Can you redeem a prize if the company who provided it shuts down?

A Waipahu man won a free trip to Las Vegas at a fundraising event, but by the time he was ready to go, the travel company had already shut down.

It’s a hard-luck story that was brought to us by a viewer who contacted KHON2 through the Report It feature on our website.

The prize winner got a hold of the former owner of the travel company, but that didn’t go anywhere. So what are the rules when it comes to raffle prizes?

It’s tricky because the prize was from a fundraiser for a non-profit organization. At the same time, if you win a prize, somebody should take responsibility that you actually get it.

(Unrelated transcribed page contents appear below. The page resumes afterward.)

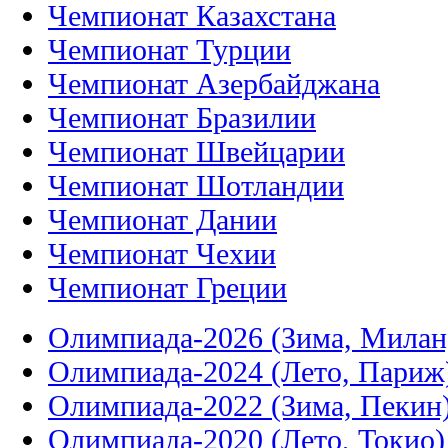
Чемпионат Казахстана
Чемпионат Турции
Чемпионат Азербайджана
Чемпионат Бразилии
Чемпионат Швейцарии
Чемпионат Шотландии
Чемпионат Дании
Чемпионат Чехии
Чемпионат Греции
Олимпиада-2026 (Зима, Милан
Олимпиада-2024 (Лето, Париж
Олимпиада-2022 (Зима, Пекин
Олимпиада-2020 (Лето, Токио)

Reggie Daguman had planned to use the free trip to Vegas to go to a wedding in March after his friend won the prize at a raffle during a fundraiser that was held at the Pagoda Hotel. He called the number on the voucher and got the run around.

“We gave him the dates from the first day that we got there, and and I was wondering you know, we gave you the dates, why can’t you just tell us there’s a tour on that date? Is there a tour or there’s not a tour?” Daguman said.

He later found out that the travel company no longer exists, so he wanted to know if someone else can make good on the trip or is he just out of luck.

The State Department of Commerce and Consumer Affairs says there’s not a whole lot you can do to the owner of the business if it has shut down, but you might be able to go after the people who organized the fundraising event.

“There may be individuals in the company who promoted it and there may be some recourse against those people if there were misrepresentations associated with offering the voucher prize or something like that,” said Steve Levins with the DCCA’s Office Of Consumer Protection.

That’s not what happened in Daguman’s case, but Levins says if you feel that you’re misled in any way the DCCA can investigate. Otherwise you can also take matters on your own.

“They can go to small claims court here in Hawaii and there are people at small claims court who are very good at helping the people walk through the process,” Levins said.

Non-profit groups have to walk a fine line when handing out prizes, because they’re normally donated by businesses.

“Make sure you know the state laws on gambling. Stay away from raffles and things like that,” said Don Weisman of the American Heart Association.

Weisman says the organization stays away from raffles because they can be considered gambling and illegal if participants have to pay to enter, so at their annual Heart Ball fundraiser, all the donated prizes are auctioned off.

He says they’ve never had this problem, but if they did, the Heart Association would work with the prize winner to come to some agreement.